What is being asked. Beginning at the line containing "0: (740, 104)" in the material below and ending at the line containing "33: (351, 298)", return each line exactly and add nothing.

┌────────

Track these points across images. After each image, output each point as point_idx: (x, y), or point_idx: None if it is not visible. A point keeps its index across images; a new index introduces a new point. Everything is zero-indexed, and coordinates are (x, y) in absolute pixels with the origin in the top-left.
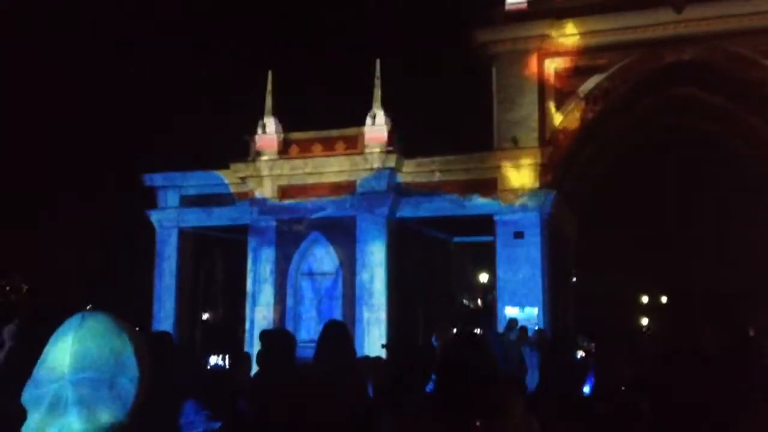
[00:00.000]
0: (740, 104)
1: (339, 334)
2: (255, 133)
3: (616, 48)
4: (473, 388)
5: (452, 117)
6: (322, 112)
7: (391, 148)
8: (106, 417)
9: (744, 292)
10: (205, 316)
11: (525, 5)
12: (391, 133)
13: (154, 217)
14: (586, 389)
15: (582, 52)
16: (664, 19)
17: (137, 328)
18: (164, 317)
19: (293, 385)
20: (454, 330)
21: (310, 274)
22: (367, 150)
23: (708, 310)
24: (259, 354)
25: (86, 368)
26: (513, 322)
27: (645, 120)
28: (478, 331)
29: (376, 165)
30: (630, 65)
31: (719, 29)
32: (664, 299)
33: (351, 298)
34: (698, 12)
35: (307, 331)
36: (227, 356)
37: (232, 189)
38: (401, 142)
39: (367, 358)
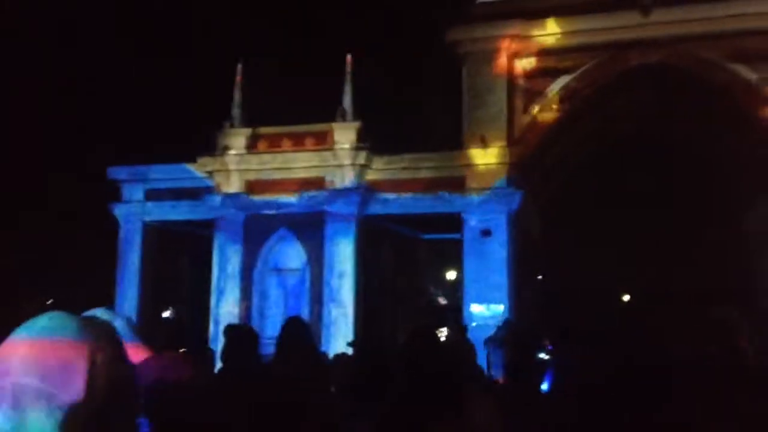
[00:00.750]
0: (706, 108)
1: (299, 331)
2: (223, 126)
3: (583, 50)
4: (428, 388)
5: (423, 114)
6: (291, 107)
7: (360, 145)
8: (35, 427)
9: (709, 293)
10: (169, 312)
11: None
12: (361, 130)
13: (117, 210)
14: (544, 386)
15: (550, 52)
16: (632, 22)
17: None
18: (127, 313)
19: (260, 383)
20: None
21: (277, 270)
22: (336, 146)
23: (673, 310)
24: (223, 349)
25: (31, 374)
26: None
27: (612, 121)
28: (444, 329)
29: (345, 161)
30: (596, 67)
31: (686, 33)
32: (626, 298)
33: (318, 294)
34: (665, 15)
35: (273, 328)
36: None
37: (199, 183)
38: (371, 139)
39: (325, 354)
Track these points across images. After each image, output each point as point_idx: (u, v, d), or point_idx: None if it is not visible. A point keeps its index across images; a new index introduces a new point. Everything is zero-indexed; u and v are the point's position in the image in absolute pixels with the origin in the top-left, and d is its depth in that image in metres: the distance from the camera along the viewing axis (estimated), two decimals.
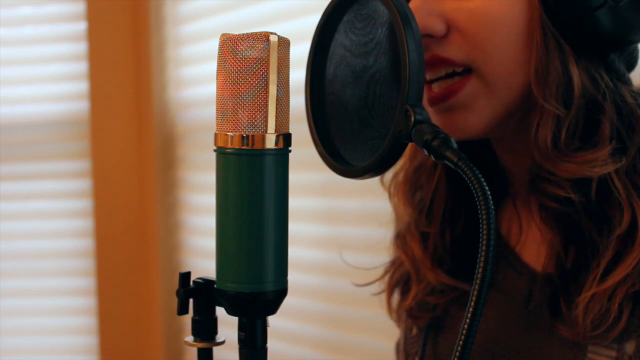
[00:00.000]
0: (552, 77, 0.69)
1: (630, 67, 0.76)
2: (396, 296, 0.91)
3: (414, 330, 0.90)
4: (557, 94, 0.69)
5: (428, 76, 0.72)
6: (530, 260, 0.79)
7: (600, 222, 0.71)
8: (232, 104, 0.57)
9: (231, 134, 0.57)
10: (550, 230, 0.75)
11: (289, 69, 0.58)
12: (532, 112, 0.71)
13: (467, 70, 0.71)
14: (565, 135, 0.70)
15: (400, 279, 0.90)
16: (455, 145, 0.56)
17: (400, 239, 0.89)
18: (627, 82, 0.75)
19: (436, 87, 0.72)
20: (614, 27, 0.68)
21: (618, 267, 0.69)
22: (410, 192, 0.87)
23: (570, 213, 0.72)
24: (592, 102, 0.71)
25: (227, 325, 0.66)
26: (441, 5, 0.70)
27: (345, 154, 0.69)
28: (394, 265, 0.92)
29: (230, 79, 0.57)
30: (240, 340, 0.60)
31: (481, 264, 0.51)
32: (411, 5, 0.70)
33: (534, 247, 0.79)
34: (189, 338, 0.61)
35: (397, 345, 0.95)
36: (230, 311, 0.59)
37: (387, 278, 0.92)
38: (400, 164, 0.88)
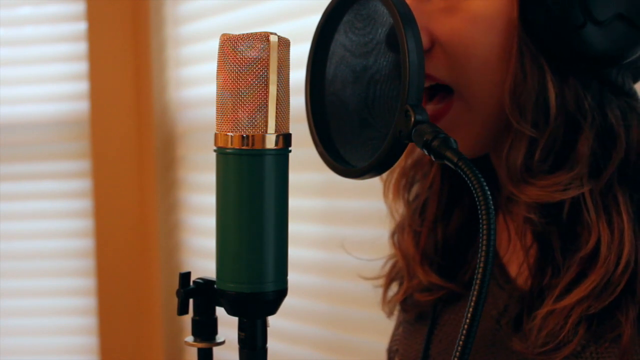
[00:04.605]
0: (527, 98, 0.68)
1: (638, 77, 0.74)
2: (393, 289, 0.91)
3: (400, 328, 0.90)
4: (532, 114, 0.68)
5: None
6: (514, 273, 0.78)
7: (568, 242, 0.71)
8: (232, 104, 0.57)
9: (231, 134, 0.57)
10: (525, 245, 0.74)
11: (289, 69, 0.58)
12: (507, 130, 0.70)
13: (449, 90, 0.71)
14: (538, 157, 0.69)
15: (399, 272, 0.90)
16: (455, 146, 0.56)
17: (396, 234, 0.89)
18: (628, 94, 0.72)
19: (429, 106, 0.72)
20: (599, 46, 0.66)
21: (577, 288, 0.68)
22: (404, 187, 0.87)
23: (542, 230, 0.72)
24: (572, 121, 0.69)
25: (227, 325, 0.66)
26: (427, 19, 0.70)
27: (345, 154, 0.69)
28: (394, 259, 0.92)
29: (230, 79, 0.57)
30: (240, 340, 0.60)
31: (481, 264, 0.51)
32: None
33: (518, 260, 0.78)
34: (189, 338, 0.61)
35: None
36: (230, 311, 0.59)
37: (387, 270, 0.92)
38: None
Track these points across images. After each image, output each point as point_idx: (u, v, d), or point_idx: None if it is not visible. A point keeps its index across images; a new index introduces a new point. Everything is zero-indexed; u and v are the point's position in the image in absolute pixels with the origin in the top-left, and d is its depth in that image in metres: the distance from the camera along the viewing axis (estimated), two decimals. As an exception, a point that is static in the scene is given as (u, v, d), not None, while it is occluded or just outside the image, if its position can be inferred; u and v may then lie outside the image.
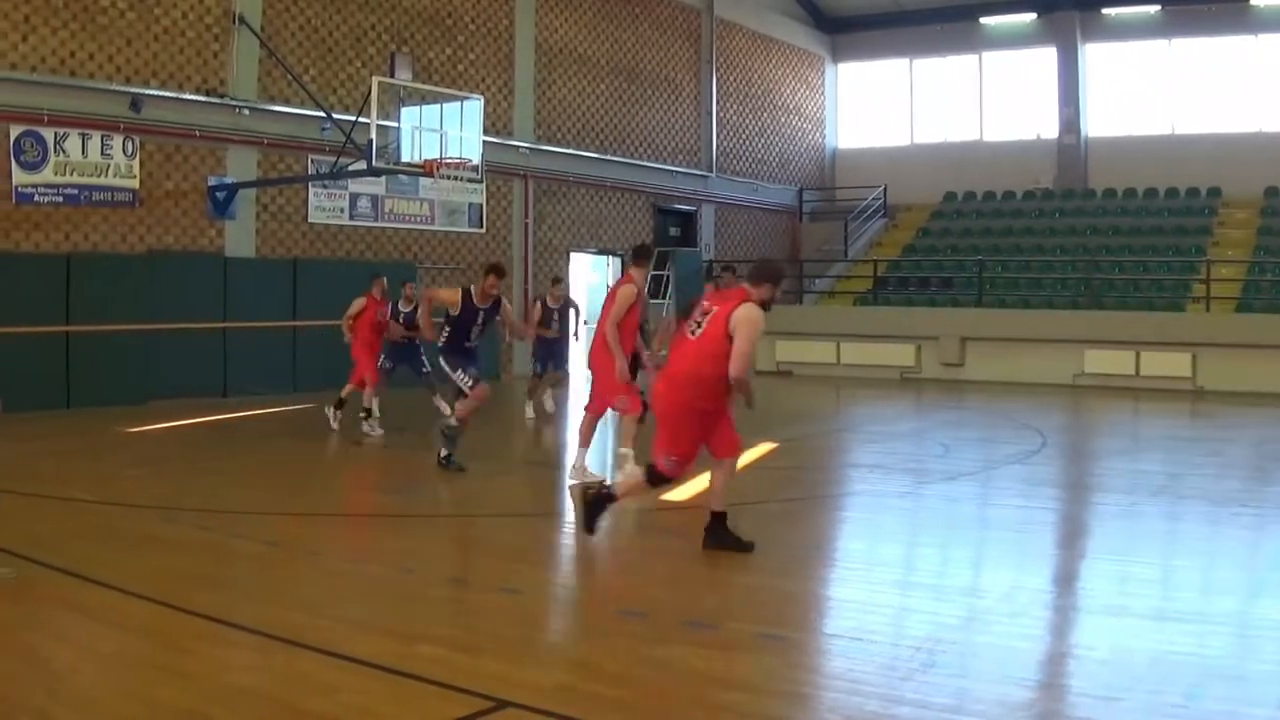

└────────

Reply.
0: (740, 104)
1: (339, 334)
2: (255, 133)
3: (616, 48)
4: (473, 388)
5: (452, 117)
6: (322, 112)
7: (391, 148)
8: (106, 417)
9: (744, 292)
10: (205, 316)
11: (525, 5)
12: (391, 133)
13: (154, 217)
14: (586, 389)
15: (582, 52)
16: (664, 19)
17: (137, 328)
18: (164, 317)
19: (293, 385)
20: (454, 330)
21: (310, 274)
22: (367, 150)
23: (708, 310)
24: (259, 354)
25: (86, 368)
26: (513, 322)
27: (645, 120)
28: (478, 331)
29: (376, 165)
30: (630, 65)
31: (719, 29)
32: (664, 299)
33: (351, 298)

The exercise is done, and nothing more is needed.